# Singer sewing machine 750 maintenance help



## electricdjinn (May 11, 2020)

Hello!
I have taken apart my Singer 750 to replace a gear. I managed to replace the gear, but on reassembly I have run in to one part i cannot get back where it belongs (I do not know exactly where one end of it belongs).

The part is a thin metal part about the size of a pickle fork. It is located on the lower right of the machine, held in place by one screw from the bottom. Immediately next to the screw a spring is attached which connects to something up near the lower stitch adjustment knob.

Here is the part I do not know: The other end of it is forked, and goes somewhere up near that same stitch adjustment knob, but I do not know where.
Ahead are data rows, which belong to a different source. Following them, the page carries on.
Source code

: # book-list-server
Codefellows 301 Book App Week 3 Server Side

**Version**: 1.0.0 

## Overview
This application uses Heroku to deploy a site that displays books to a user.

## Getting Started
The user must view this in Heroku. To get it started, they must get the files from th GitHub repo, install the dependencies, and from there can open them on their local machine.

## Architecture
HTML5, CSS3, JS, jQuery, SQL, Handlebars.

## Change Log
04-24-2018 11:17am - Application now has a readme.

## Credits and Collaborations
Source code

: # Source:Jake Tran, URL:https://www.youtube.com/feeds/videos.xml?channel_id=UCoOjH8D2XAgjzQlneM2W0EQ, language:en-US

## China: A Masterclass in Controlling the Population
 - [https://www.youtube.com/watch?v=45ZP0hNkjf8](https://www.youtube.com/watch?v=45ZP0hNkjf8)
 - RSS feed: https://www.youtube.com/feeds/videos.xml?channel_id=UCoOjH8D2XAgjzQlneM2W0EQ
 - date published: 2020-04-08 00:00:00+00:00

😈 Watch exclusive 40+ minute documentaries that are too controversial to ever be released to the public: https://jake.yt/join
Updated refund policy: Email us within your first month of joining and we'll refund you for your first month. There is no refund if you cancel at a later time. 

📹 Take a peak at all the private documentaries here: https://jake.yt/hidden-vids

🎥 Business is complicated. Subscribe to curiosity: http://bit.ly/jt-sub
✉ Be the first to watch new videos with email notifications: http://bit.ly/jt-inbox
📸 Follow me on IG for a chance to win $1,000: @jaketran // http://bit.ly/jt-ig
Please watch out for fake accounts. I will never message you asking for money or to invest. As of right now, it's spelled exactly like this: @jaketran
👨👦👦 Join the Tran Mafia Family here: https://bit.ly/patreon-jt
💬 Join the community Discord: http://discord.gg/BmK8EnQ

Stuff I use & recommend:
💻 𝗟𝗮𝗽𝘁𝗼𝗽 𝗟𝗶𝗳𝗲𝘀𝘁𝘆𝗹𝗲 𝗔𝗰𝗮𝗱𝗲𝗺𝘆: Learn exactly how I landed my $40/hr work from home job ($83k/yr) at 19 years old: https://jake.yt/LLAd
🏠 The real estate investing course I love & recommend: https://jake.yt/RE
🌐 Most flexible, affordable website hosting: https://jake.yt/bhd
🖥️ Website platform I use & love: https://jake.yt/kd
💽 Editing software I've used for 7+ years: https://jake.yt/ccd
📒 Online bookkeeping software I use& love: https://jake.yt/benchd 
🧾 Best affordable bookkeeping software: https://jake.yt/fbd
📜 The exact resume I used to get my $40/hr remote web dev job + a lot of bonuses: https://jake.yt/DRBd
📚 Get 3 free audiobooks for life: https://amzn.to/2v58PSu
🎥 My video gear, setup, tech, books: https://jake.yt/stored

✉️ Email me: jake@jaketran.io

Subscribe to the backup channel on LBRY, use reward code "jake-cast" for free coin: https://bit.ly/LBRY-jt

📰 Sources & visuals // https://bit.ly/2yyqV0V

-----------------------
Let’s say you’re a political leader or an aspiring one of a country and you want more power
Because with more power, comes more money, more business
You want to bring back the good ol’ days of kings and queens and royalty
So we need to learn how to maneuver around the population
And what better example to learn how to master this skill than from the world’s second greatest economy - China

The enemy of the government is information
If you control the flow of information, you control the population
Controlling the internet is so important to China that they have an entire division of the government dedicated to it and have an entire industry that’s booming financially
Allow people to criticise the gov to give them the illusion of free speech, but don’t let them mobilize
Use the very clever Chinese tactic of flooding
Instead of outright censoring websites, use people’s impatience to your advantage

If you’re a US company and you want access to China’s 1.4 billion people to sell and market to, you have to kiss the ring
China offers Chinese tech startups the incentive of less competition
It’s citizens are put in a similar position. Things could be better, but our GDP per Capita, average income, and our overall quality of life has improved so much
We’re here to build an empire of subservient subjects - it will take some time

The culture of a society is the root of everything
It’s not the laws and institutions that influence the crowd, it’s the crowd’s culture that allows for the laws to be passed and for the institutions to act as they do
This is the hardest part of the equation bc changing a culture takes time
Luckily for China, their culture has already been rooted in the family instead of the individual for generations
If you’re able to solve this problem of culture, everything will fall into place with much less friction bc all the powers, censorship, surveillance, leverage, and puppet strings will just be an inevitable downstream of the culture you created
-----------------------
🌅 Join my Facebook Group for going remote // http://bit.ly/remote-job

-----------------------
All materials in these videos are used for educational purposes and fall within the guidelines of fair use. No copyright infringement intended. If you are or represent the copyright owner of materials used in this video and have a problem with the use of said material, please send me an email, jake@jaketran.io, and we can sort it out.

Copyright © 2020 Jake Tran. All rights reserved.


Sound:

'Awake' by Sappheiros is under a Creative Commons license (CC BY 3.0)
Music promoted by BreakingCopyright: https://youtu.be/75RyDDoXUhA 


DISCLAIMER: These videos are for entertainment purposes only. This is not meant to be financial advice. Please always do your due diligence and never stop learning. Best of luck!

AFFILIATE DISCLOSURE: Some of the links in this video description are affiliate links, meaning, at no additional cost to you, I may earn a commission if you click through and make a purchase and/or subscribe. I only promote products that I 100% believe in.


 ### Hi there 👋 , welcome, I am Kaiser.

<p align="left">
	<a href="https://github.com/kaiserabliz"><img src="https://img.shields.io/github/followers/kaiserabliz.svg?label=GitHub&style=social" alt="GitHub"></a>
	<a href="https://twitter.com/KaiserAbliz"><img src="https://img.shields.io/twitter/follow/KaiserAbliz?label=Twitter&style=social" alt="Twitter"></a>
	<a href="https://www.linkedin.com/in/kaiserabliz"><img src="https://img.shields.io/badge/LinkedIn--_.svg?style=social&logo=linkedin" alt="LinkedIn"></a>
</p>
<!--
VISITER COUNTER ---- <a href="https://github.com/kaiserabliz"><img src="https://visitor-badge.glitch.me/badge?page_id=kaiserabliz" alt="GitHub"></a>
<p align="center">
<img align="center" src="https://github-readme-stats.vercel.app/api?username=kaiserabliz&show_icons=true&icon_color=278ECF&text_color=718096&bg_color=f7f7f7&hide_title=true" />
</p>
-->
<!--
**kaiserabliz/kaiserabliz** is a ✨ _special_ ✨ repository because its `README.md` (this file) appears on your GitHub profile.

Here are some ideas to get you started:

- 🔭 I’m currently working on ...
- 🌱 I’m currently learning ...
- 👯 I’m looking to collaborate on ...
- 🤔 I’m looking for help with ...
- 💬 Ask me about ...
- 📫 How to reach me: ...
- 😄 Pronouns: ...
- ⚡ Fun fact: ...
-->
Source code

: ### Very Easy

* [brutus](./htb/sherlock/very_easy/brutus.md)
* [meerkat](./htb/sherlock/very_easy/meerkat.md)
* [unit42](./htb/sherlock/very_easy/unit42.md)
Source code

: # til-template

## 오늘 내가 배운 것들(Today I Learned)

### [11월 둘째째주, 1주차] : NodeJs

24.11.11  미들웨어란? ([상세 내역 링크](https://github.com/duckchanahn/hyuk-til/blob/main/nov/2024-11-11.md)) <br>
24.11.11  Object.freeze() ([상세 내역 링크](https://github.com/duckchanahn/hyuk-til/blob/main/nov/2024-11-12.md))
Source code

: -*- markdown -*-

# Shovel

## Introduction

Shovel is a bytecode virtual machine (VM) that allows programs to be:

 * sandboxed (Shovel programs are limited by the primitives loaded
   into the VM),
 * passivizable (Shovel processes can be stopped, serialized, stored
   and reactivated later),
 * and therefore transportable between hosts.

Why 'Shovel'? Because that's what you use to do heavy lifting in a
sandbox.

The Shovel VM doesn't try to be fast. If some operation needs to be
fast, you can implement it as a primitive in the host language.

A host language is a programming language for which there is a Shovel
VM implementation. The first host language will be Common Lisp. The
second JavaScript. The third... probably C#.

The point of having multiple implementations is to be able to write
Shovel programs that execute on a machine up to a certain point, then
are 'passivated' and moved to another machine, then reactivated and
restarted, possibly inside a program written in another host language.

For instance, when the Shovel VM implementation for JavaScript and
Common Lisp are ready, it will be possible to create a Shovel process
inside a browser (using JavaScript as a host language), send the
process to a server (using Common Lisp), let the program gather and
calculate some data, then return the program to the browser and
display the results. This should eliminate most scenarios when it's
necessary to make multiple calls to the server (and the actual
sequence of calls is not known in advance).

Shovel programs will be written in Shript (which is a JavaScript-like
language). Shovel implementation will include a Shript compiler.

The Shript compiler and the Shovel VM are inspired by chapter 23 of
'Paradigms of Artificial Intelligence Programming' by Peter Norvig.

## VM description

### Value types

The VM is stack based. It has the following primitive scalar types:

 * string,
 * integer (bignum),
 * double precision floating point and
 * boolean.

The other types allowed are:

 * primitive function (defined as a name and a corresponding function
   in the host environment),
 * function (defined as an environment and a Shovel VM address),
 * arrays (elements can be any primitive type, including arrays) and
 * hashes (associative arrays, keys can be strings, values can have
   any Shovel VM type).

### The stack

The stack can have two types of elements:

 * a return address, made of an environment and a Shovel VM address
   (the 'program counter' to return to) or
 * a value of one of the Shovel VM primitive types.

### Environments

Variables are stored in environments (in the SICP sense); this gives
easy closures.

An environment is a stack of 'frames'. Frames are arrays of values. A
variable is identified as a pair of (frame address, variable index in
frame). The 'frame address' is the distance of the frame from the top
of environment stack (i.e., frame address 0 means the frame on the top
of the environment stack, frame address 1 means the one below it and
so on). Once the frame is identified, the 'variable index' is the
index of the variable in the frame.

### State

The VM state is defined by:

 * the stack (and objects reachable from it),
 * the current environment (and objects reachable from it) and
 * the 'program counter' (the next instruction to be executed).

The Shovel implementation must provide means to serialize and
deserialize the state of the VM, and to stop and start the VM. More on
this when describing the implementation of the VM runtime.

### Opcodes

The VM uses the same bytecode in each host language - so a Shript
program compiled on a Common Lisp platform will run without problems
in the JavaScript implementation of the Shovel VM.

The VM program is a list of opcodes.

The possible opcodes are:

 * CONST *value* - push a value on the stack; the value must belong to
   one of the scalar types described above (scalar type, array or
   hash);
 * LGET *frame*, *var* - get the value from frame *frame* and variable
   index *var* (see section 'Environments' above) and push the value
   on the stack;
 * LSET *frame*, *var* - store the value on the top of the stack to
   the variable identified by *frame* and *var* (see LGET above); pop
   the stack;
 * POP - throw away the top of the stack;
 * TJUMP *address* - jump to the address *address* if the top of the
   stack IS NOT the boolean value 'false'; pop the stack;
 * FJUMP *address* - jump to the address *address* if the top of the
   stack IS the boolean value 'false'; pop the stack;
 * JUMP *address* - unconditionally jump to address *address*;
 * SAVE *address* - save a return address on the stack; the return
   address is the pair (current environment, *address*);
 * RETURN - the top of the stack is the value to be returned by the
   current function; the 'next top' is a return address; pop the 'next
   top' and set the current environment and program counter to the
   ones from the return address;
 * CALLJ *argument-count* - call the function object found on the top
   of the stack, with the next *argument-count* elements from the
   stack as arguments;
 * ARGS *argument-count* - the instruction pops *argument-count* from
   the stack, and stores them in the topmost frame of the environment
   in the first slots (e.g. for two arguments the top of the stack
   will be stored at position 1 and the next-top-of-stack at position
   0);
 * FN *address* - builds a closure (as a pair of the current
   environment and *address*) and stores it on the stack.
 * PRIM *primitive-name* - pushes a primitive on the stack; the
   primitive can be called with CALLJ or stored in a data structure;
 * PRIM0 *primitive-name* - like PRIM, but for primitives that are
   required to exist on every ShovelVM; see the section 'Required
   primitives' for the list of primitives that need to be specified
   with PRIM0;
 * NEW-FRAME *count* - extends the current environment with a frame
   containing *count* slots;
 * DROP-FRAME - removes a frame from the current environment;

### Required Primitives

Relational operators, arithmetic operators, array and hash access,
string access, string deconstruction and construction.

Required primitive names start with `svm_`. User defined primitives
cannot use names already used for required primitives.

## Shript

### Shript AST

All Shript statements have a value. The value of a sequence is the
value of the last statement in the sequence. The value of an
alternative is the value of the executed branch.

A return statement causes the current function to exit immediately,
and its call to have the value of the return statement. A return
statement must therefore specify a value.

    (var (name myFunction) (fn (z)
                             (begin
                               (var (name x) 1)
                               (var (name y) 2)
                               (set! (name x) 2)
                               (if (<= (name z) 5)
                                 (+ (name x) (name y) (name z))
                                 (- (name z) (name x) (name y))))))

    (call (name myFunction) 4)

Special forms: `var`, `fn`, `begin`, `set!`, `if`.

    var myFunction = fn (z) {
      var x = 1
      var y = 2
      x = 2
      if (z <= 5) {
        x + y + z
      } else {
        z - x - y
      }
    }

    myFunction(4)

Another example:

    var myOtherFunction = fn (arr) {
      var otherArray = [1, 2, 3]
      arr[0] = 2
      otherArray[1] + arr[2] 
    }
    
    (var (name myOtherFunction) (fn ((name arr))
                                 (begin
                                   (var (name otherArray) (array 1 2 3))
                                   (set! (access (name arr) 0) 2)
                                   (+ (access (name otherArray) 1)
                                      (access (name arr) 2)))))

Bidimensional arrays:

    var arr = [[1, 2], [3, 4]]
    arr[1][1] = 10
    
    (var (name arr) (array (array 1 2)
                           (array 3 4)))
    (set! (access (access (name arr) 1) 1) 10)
If someone has a 750 and is willing to take the front cover off and take a photo, that would save me! (And then I get to figure out how to sync the bobbin with the rest...)


----------



## joeten (Dec 4, 2008)

Have you looked at the manual for info https://www.singer.com/search/support?title=750


----------



## Corday (Mar 3, 2010)

All the individual parts are shown clearly here: https://www.singeronline.com/750.html
Once you find the part you can either assume where it goes or Singer will tell you.


----------



## electricdjinn (May 11, 2020)

It is not visible anywhere in the manual, nor is it one of the parts for sale on the site.


----------



## Corday (Mar 3, 2010)

Post a picture of it.


----------



## electricdjinn (May 11, 2020)

2 views of the part


----------



## Corday (Mar 3, 2010)

And the part.


----------



## electricdjinn (May 11, 2020)

The bracket with the "F" end.


----------



## Corday (Mar 3, 2010)

I was way off as I was thinking the middle one. With your pictures, I think Singer should be able to help, or even a local repair shop if you ask nicely.


----------